Was können wir künftig an Ausstellungen erwarten?

Weick-Joch: Ich freue mich sehr, dass die dritte Laborausstellung im Museum gezeigt wird. Es geht im Frühsommer um das Thema Stadtidentitäten. Im unteren Ausstellungsraum wird auch ein Laborraum entstehen, der Formate ausprobiert und in dem kleinere Module, etwa zu einzelnen Objekten, im größeren Wechsel ausgestellt werden, sodass Besucher immer wieder Neues sehen können.

Wie viele Ausstellungen wird es pro Jahr geben?
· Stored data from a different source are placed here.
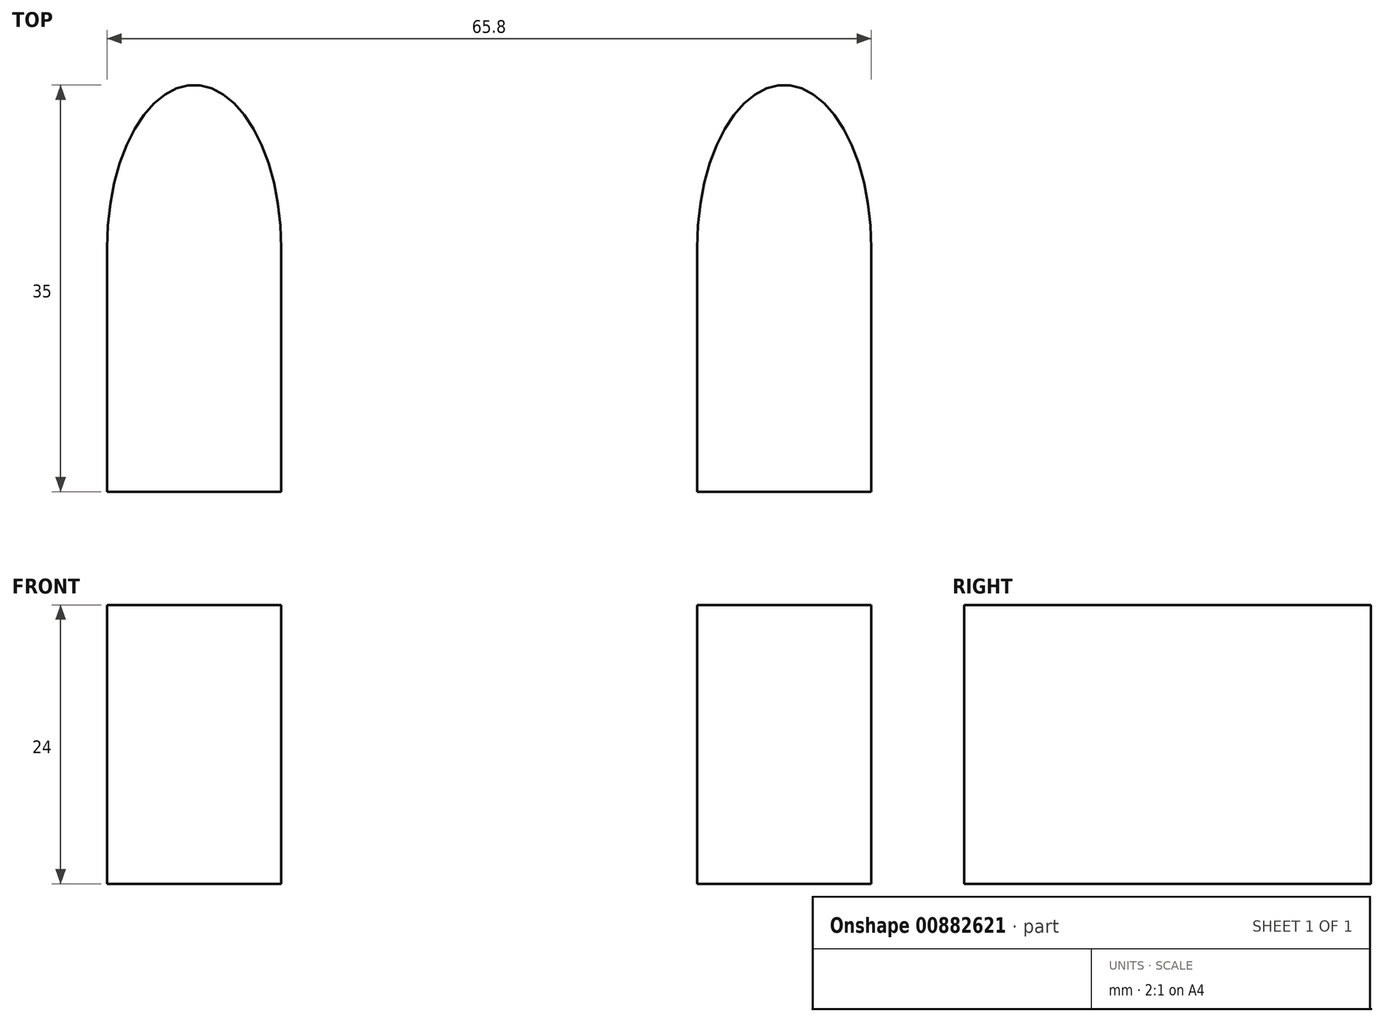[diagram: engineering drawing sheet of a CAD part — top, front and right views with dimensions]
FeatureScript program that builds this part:
annotation { "Feature Type Name" : "Feature", "Feature Type Description" : "" }
export const myFeature = defineFeature(function(context is Context, id is Id, definition is map)
    precondition{}
    {
        {
            var Q0;
            Q0=qCreatedBy(makeId("Top.planeOp"),FACE);
            var sketch = newSketch(context, id + "F0", { "sketchPlane" : qUnion([Q0])});
            skLineSegment(sketch, "E0.bottom", {"start": v(7.5, 10.5) * mm, "end": v(-7.5, 10.5) * mm});
            skLineSegment(sketch, "E0.top", {"start": v(7.5, -10.5) * mm, "end": v(-7.5, -10.5) * mm});
            skLineSegment(sketch, "E0.left", {"start": v(7.5, 10.5) * mm, "end": v(7.5, -10.5) * mm});
            skLineSegment(sketch, "E0.right", {"start": v(-7.5, 10.5) * mm, "end": v(-7.5, -10.5) * mm});
            skPoint(sketch, "E0.middle", {"position": v(0, 0) * mm});
            skEllipse(sketch, "E1", {"center": v(0, 10.5) * mm, "majorRadius": 14 * mm, "minorRadius": 7.5 * mm, "majorAxis": v(0, 1)});
            skSolve(sketch);
        }
        {
            var Q0;
            {var subQ0=sQuery(id+"F0.wireOp",EDGE,"E0.bottom");Q0=makeQuery(id+"F0.imprint","IMPRINT",FACE,{"disambiguationData":[TD([[makeQuery(id+"F0.imprint","IMPRINT",EDGE,{"derivedFrom":subQ0}),-1.0]])]});}
            var Q1;
            {var subQ0=sQuery(id+"F0.wireOp",EDGE,"E0.bottom");Q1=makeQuery(id+"F0.imprint","IMPRINT",FACE,{"disambiguationData":[TD([[makeQuery(id+"F0.imprint","IMPRINT",EDGE,{"derivedFrom":subQ0}),1.0]])]});}
            var Q2;
            Q2=makeQuery(id+"F0.imprint","IMPRINT",FACE,{"disambiguationData":[TD([[makeQuery(id+"F0.imprint","IMPRINT",EDGE,{"derivedFrom":sQuery(id+"F0.wireOp",EDGE,"E0.top")}),-1.0]])]});
            extrude(context, id + "F1", {"entities" : qUnion([Q0, Q1, Q2]), "depth" : 24 * mm, "offsetDistance" : 25.4 * mm});
        }
        {
            var Q0;
            Q0=qCreatedBy(makeId("Right.planeOp"),FACE);
            cPlane(context, id + "F2", {"entities" : qUnion([Q0]), "cplaneType" : CPlaneType.OFFSET, "offset" : 25.4 * mm, "width" : 152.4 * mm, "height" : 152.4 * mm});
        }
        {
            var Q0;
            Q0=makeQuery(id+"F1.opExtrude","SWEPT_BODY",BODY,{"disambiguationData":[OSD([sQuery(id+"F0.wireOp",EDGE,"E0.top"),sQuery(id+"F0.wireOp",EDGE,"E0.left"),sQuery(id+"F0.wireOp",EDGE,"E0.right"),sQuery(id+"F0.wireOp",EDGE,"E1")])]});
            var Q1;
            Q1=qCreatedBy(id+"F2.planeOp",FACE);
            mirror(context, id + "F3", {"entities" : qUnion([Q0]), "mirrorPlane" : qUnion([Q1])});
        }
    });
Weick-Joch: Im nächsten Jahr wird es immer wieder einen Blick hinter die Kulissen geben. Im unteren Ausstellungsraum wird auch die THM ihre Modelle für einen Umbau des Alten Schlosses vorstellen, die in diesem Semester entstehen. Neben der Stadtlaborausstellung und dem Laborraum kommt im Herbst auch noch eine vom Museum erarbeitete Ausstellung, in die die Ergebnisse eines Laborgesprächs mit der Archäologin Dr. Vasiliki Barlou zu den ethnologischen Objekten im Museum einfließen werden. Wie ist die Sammlung entstanden? Wie sind Dinge aus der ganzen Welt hierher gekommen? Wie geht man damit um? Um diese Fragen geht es.

Welche baulichen Veränderungen stehen an?
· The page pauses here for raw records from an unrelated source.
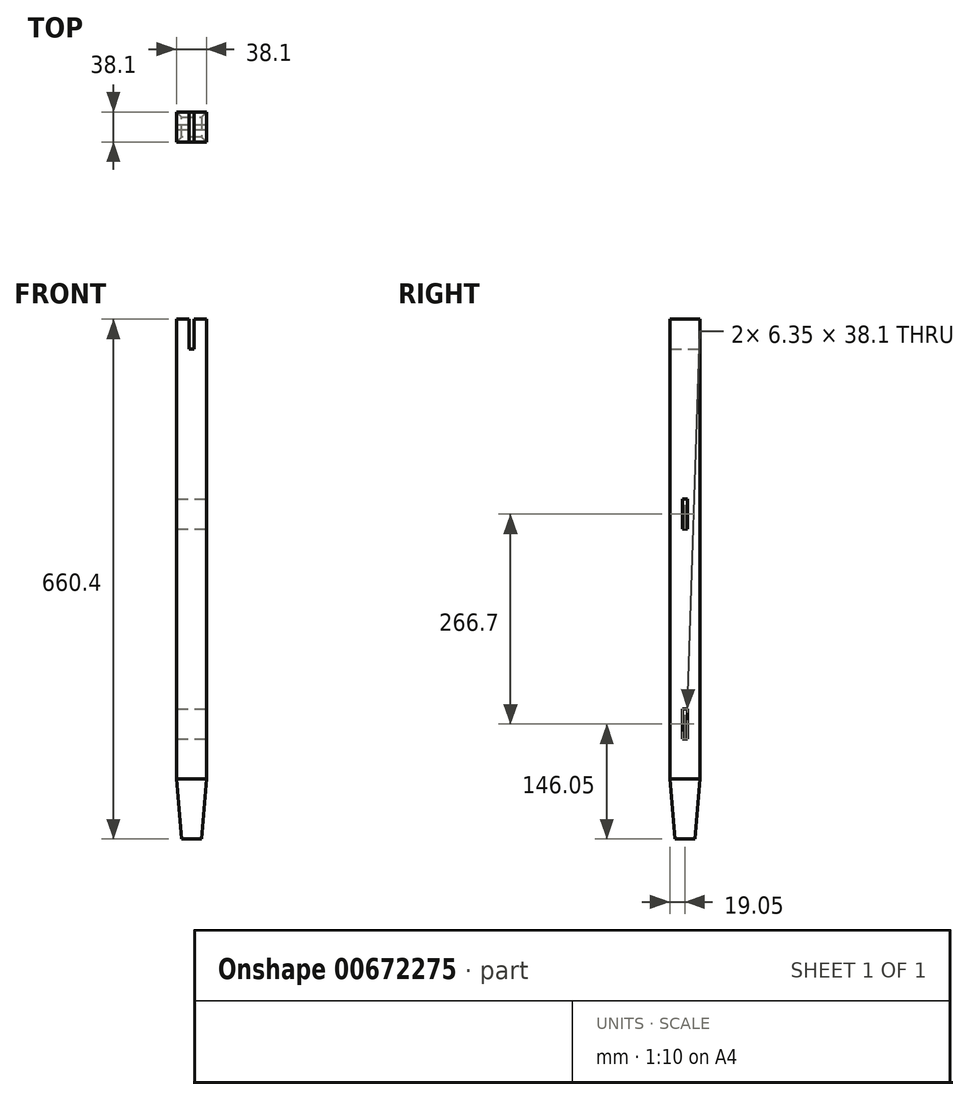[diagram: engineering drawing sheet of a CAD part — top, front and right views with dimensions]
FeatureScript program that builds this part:
annotation { "Feature Type Name" : "Feature", "Feature Type Description" : "" }
export const myFeature = defineFeature(function(context is Context, id is Id, definition is map)
    precondition{}
    {
        {
            var Q0;
            Q0=qCreatedBy(makeId("Front.planeOp"),FACE);
            var sketch = newSketch(context, id + "F0", { "sketchPlane" : qUnion([Q0])});
            skLineSegment(sketch, "E0.bottom", {"start": v(0, 0) * mm, "end": v(38.1, 0) * mm});
            skLineSegment(sketch, "E0.top", {"start": v(0, 660.4) * mm, "end": v(15.87, 660.4) * mm});
            skLineSegment(sketch, "E0.left", {"start": v(0, 0) * mm, "end": v(0, 660.4) * mm});
            skLineSegment(sketch, "E0.right", {"start": v(38.1, 0) * mm, "end": v(38.1, 660.4) * mm});
            skLineSegment(sketch, "E1.top", {"start": v(15.87, 622.3) * mm, "end": v(22.22, 622.3) * mm});
            skLineSegment(sketch, "E1.left", {"start": v(15.87, 660.4) * mm, "end": v(15.87, 622.3) * mm});
            skLineSegment(sketch, "E1.right", {"start": v(22.22, 660.4) * mm, "end": v(22.22, 622.3) * mm});
            skLineSegment(sketch, "E2.trimOffspring", {"start": v(22.22, 660.4) * mm, "end": v(38.1, 660.4) * mm});
            skSolve(sketch);
        }
        {
            var Q0;
            Q0=makeQuery(id+"F0.imprint","IMPRINT",FACE,{"disambiguationData":[TD([[makeQuery(id+"F0.imprint","IMPRINT",EDGE,{"derivedFrom":sQuery(id+"F0.wireOp",EDGE,"E0.bottom")}),1.0]])]});
            extrude(context, id + "F1", {"entities" : qUnion([Q0]), "depth" : 38.1 * mm, "offsetDistance" : 25.4 * mm});
        }
        {
            var Q0;
            Q0=makeQuery(id+"F1.opExtrude","CAP_EDGE",EDGE,{"disambiguationData":[OSD([sQuery(id+"F0.wireOp",EDGE,"E0.bottom")])],"isStart":false});
            var Q1;
            Q1=makeQuery(id+"F1.opExtrude","SWEPT_EDGE",EDGE,{"disambiguationData":[OSD([sQuery(id+"F0.wireOp",EDGE,"E0.bottom"),sQuery(id+"F0.wireOp",EDGE,"E0.right")])]});
            var Q2;
            Q2=makeQuery(id+"F1.opExtrude","CAP_EDGE",EDGE,{"disambiguationData":[OSD([sQuery(id+"F0.wireOp",EDGE,"E0.bottom")])],"isStart":true});
            var Q3;
            Q3=makeQuery(id+"F1.opExtrude","SWEPT_EDGE",EDGE,{"disambiguationData":[OSD([sQuery(id+"F0.wireOp",EDGE,"E0.bottom"),sQuery(id+"F0.wireOp",EDGE,"E0.left")])]});
            chamfer(context, id + "F2", {"entities" : qUnion([Q0, Q1, Q2, Q3]), "chamferType" : ChamferType.TWO_OFFSETS, "width1" : 76.2 * mm, "oppositeDirection" : false, "width2" : 6.35 * mm, "tangentPropagation" : true});
        }
        {
            var Q0;
            Q0=makeQuery(id+"F1.opExtrude","SWEPT_FACE",FACE,{"disambiguationData":[OSD([sQuery(id+"F0.wireOp",EDGE,"E0.right")])]});
            var sketch = newSketch(context, id + "F3", { "sketchPlane" : qUnion([Q0])});
            skLineSegment(sketch, "E3.bottom", {"start": v(-22.22, 393.7) * mm, "end": v(-15.87, 393.7) * mm});
            skLineSegment(sketch, "E3.top", {"start": v(-22.23, 431.8) * mm, "end": v(-15.88, 431.8) * mm});
            skLineSegment(sketch, "E3.left", {"start": v(-22.22, 393.7) * mm, "end": v(-22.23, 431.8) * mm});
            skLineSegment(sketch, "E3.right", {"start": v(-15.87, 393.7) * mm, "end": v(-15.88, 431.8) * mm});
            skLineSegment(sketch, "E4.bottom", {"start": v(-22.22, 127) * mm, "end": v(-15.87, 127) * mm});
            skLineSegment(sketch, "E4.top", {"start": v(-22.22, 165.1) * mm, "end": v(-15.87, 165.1) * mm});
            skLineSegment(sketch, "E4.left", {"start": v(-22.22, 127) * mm, "end": v(-22.22, 165.1) * mm});
            skLineSegment(sketch, "E4.right", {"start": v(-15.88, 127) * mm, "end": v(-15.88, 165.1) * mm});
            skSolve(sketch);
        }
        {
            var Q0;
            Q0=makeQuery(id+"F3.imprint","IMPRINT",FACE,{"disambiguationData":[TD([[makeQuery(id+"F3.imprint","IMPRINT",EDGE,{"derivedFrom":sQuery(id+"F3.wireOp",EDGE,"E3.bottom")}),1.0]])]});
            var Q1;
            Q1=makeQuery(id+"F3.imprint","IMPRINT",FACE,{"disambiguationData":[TD([[makeQuery(id+"F3.imprint","IMPRINT",EDGE,{"derivedFrom":sQuery(id+"F3.wireOp",EDGE,"E4.bottom")}),1.0]])]});
            extrude(context, id + "F4", {"entities" : qUnion([Q0, Q1]), "operationType" : NewBodyOperationType.REMOVE, "endBound" : BoundingType.THROUGH_ALL, "oppositeDirection" : true, "depth" : 25.4 * mm, "offsetDistance" : 25.4 * mm});
        }
    });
Weick-Joch: Im Moment stehen Überlegungen zum Aufzug, zum Brandschutz und zur Barrierefreiheit an. Da befinden wir uns in gutem Austausch mit dem Hochbauamt

Und wird es einen Anbau an das Alte Schloss geben?

Weick-Joch: Dazu gibt es nichts Konkretes. Schauen wir mal, was die THM-Studenten, die ja ganz frei Ideen entwickeln können, hier an Anregungen bringen.

Was braucht ein Museum, um Sie zu faszinieren?

Weick-Joch: Ich gehe in Museen immer mit dieser beruflichen Brille. Mich fasziniert es beispielsweise, wenn ich sehe, dass Licht bei Objekten oder Bildern toll eingesetzt wird. Auch knackige und gut verständliche Erklärtexte sind mir wichtig. Audio-Guides sind mir nicht so wichtig, auch wenn man mit denen Kinder manchmal leichter mitnehmen kann, aber die müssen dann auch gut gemacht sein.

Wie kann das Oberhessische Museum zu einem zeitgemäßen Museum werden?

Weick-Joch: Ideen, wie man die Sammlung neu präsentieren kann, sind die größte Aufgabe. Wichtig ist auch die Erweiterung in den digitalen Raum, die immer wieder zeigt, dass es im Museum Spannendes zu entdecken gibt. Doch dieser Prozess ist bereits gestartet. Es fehlen noch die baulichen Veränderungen, damit das alles wirksam werden kann. Es ist alles auf dem Weg. Zeitgemäß heißt ja auch, dass eine Sammlung komplett inventarisiert ist.

Wie groß ist Ihr jährliches Budget für die Museumsarbeit?

Weick-Joch: Wie immer: zu wenig (lacht). Aber man kann damit arbeiten. Und wir bekommen vom Museumsbund Zuschüsse zur Ausstellungarbeit oder zur Inventarisierung. Durch das Stadtlabor kommt zusätzlich die Möglichkeit, etwas zu erproben. Auch dieses Budget kommt dem Museum zugute.

Und wie sieht es mit Sponsoring aus?

Weick-Joch: Das versuchen wir im Kleinen. Wir haben auch Freundesvereine, den Oberhessischen Geschichtsverein und die Museumsgesellschaft. Da gibt es Möglichkeiten für Ankäufe oder pädagogische Programme. Diese Unterstützung ist extrem wichtig. Wenn das Museum wieder präsenter wird, kann man seine Fühler weiter ausstrecken.

Dazugehört es auch für Sie selbst, Präsenz zu zeigen.

Weick-Joch: Oh ja, ich rede aktuell den ganzen Tag.